A listing or program listing is a printed list of lines of computer code or digital data (in human-readable form).

== Use cases ==
Listings are commonly used in education and computer-related books to show examples of code.

In the early days of programming, it was used to hand-check a program and as permanent storage. It was also common in 1970s and 1980s computer enthusiast magazines (for instance Creative Computing) and books like BASIC Computer Games for type-in programs.

Today, hard copy listings are seldom used because display screens can present more lines than formerly, programs tend to be modular, storage in soft copy is considered preferable to hard copy, and digital material is easily transmitted via networks, or on disks or tapes. Furthermore, data sets tend to be too large to be conveniently put on paper, and they are more easily searched in soft-copy form.

Assembly-code listings are occasionally analysed by programmers who want to understand how a compiler is translating their source code into assembly language. For example, the GNU C Compiler (gcc) will produce an assembly code listing if it is invoked with the command-line option -S.

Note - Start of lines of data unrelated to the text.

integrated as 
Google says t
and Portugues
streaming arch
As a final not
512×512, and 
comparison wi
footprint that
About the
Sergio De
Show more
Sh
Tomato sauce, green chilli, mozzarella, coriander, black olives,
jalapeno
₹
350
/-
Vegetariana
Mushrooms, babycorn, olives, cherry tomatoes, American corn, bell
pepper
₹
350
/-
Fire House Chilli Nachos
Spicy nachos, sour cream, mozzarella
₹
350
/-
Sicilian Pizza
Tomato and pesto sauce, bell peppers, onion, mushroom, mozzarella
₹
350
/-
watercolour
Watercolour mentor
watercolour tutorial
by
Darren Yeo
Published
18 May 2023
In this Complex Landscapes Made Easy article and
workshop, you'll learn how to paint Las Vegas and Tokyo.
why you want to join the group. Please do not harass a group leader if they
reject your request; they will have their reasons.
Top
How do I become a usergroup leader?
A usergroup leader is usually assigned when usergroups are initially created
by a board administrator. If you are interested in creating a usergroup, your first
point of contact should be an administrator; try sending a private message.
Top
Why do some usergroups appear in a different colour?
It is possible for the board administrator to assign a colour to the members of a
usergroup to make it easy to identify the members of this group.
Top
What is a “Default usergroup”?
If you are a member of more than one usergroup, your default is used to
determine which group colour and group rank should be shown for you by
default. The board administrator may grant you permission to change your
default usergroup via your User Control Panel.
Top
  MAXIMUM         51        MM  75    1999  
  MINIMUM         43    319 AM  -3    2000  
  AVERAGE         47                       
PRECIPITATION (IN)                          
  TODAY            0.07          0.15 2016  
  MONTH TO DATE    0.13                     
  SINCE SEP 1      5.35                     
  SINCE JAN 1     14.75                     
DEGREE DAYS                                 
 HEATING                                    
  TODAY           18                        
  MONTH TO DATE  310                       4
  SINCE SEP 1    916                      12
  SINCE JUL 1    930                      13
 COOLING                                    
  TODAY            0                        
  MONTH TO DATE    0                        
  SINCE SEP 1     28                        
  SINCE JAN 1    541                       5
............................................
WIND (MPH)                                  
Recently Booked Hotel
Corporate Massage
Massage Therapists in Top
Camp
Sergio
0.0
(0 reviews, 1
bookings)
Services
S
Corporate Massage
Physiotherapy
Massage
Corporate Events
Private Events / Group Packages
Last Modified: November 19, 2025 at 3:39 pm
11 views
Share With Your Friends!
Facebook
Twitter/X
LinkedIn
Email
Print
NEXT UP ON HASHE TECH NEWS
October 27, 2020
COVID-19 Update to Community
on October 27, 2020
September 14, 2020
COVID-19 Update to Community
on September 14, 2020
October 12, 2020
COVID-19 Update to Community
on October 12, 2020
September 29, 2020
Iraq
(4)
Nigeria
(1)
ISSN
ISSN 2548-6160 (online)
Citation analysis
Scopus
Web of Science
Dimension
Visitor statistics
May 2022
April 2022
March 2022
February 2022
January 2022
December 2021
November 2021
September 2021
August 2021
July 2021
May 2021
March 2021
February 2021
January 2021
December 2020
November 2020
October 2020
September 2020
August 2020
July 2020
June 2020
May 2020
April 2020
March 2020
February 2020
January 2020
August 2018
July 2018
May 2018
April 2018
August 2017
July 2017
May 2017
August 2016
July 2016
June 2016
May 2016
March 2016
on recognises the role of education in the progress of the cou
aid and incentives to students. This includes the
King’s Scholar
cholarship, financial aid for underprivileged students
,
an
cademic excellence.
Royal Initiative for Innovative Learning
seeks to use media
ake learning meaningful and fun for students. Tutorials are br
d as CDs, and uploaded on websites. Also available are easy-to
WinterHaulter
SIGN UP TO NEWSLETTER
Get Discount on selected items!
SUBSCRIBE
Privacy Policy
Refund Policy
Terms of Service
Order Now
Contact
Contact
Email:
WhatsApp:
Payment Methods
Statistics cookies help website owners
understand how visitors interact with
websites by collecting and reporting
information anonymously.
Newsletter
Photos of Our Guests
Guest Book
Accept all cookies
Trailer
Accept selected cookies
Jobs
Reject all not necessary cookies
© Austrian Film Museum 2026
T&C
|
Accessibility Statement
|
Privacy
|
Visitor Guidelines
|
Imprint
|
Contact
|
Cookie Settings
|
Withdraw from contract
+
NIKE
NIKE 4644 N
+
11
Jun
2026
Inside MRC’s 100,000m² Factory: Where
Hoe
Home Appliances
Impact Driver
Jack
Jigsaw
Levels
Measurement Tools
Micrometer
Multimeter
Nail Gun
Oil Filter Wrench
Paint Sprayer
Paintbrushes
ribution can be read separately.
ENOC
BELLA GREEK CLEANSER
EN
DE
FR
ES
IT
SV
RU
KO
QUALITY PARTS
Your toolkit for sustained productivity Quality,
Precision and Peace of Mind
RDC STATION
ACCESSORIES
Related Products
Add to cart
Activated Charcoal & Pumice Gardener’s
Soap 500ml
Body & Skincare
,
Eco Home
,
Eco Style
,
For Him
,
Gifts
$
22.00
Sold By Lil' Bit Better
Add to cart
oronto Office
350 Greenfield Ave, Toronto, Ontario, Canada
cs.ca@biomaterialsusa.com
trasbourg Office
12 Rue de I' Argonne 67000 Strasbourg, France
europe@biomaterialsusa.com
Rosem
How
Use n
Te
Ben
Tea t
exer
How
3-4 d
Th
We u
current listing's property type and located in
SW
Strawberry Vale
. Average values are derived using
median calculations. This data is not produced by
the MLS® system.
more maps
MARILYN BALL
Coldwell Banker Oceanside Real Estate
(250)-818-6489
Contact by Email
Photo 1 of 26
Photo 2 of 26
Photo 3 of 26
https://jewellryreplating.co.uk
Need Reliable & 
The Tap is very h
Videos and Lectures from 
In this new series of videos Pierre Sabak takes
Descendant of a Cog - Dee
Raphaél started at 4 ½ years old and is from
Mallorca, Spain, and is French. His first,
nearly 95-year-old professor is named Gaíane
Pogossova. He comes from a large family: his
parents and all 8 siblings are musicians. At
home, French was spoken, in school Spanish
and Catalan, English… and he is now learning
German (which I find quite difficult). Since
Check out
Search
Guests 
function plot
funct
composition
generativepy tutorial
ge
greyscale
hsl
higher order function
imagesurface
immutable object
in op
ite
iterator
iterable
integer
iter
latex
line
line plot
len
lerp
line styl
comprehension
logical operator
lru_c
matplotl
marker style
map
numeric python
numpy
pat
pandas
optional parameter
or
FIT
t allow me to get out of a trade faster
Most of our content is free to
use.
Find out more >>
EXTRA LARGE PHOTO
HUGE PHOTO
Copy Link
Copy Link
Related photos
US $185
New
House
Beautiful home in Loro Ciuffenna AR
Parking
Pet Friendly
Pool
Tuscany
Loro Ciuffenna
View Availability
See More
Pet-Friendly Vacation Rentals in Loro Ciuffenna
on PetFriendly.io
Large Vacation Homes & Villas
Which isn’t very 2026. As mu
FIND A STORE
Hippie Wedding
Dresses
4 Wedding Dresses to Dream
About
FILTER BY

Listings of computer programs are still important in US patent law. They are defined as follows in the Manual of Patent Examining Procedure:

"A computer program listing for the purpose of this section is defined as a printout that lists in appropriate sequence the instructions, routines, and other contents of a program for a computer. The program listing may be either in machine or machine-independent (object or source) language which will cause a computer to perform a desired procedure or task such as solve a problem, regulate the flow of work in a computer, or control or monitor events. ... Any computer program listing may, and any computer program listing having over 300 lines (up to 72 characters per line) must, be submitted on a compact disc in compliance with § 1.52(e)."